Sunday, 16 October 2011

What if... The Stone Roses

So, the other night I read that The Stone Roses are set to reform and play a series of shows next summer. Being from the appropriate era, I felt the urge to listen to their songs, and cued them up on my knackered iPod, and spent my entire nine hour night-shift listening to four songs, Waterfall, This is the One, I Am the Resurrection and Love Spreads.

My mind started boggling a wee bit with ideas.

How about a campaign to get The Foz to be Xmas Number One? It's this discordant secret track at the end of their Second Coming album, just them messing about in the studio, never released a single, but it would be so perfect compared to the currently mooted campaign to get Smells Like Teen Spirit re-issued.
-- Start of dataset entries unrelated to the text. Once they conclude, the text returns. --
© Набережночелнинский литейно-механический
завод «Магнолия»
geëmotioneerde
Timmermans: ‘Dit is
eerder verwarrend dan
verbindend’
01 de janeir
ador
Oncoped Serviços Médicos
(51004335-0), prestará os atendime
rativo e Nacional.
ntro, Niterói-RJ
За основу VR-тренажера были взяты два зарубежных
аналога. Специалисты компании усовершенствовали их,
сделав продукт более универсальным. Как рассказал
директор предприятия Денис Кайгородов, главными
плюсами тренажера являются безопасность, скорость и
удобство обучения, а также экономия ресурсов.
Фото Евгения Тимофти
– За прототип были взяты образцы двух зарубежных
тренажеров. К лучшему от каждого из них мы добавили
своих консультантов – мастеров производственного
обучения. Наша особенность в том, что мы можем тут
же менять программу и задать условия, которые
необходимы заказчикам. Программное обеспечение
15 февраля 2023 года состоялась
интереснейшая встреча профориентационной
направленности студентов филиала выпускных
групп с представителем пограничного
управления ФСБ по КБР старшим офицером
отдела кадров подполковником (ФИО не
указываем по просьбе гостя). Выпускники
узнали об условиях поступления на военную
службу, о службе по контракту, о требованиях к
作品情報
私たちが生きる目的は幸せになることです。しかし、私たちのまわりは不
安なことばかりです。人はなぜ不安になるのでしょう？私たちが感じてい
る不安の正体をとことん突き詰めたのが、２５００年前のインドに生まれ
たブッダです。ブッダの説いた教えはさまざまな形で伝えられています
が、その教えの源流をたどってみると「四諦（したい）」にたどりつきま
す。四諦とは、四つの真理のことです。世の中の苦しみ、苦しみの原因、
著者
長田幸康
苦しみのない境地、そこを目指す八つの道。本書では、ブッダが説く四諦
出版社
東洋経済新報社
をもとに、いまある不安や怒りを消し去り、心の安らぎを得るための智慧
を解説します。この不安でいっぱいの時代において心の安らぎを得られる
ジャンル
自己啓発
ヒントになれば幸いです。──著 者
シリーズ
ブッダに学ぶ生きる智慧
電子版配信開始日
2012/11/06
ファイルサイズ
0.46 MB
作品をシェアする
Anyhoo, so I was listening to those four tracked that I happened to have on my iPod, on repeat cos the pod's broken, and I had a thought about what the reunion tour would be like.

Would they be playing just their twenty year old hits and an obligatory new song? Would Brown and Squire be playing any of their respective solo tracks? Would The Stone Roses start writing new songs and have a new album?

There's this story about when Oasis played Knebworth, Noel Gallagher got John Squire up cos he wanted to show him what The Stone Roses could have had if they hadn't imploded.

Undoubtedly the reformed Stone Roses could draw a crowd like that now, but how about if they just played it as though The Stone Roses hadn't split in 1996? If the band in the studio just carried on where they left off, Squire's Seahorses songs remixed, rewritten, respun as the Stone Roses, with Ian Brown, Reni and Mani, doing vocals, drums and bass. What if Ian Brown's FEAR, Corpses in their Mouths and My Star were respun with the rest of the Stone Roses playing.

Sure, we accept that The Seahorses and Ian Brown's Solo stuff was successful in its own right, but what could it have been, Could it now become?

And then, once the sins of the past have been atoned for, The Stone Roses could carry on forward with their fourth album, and so on becoming Rolling Stones-like institution that never ends.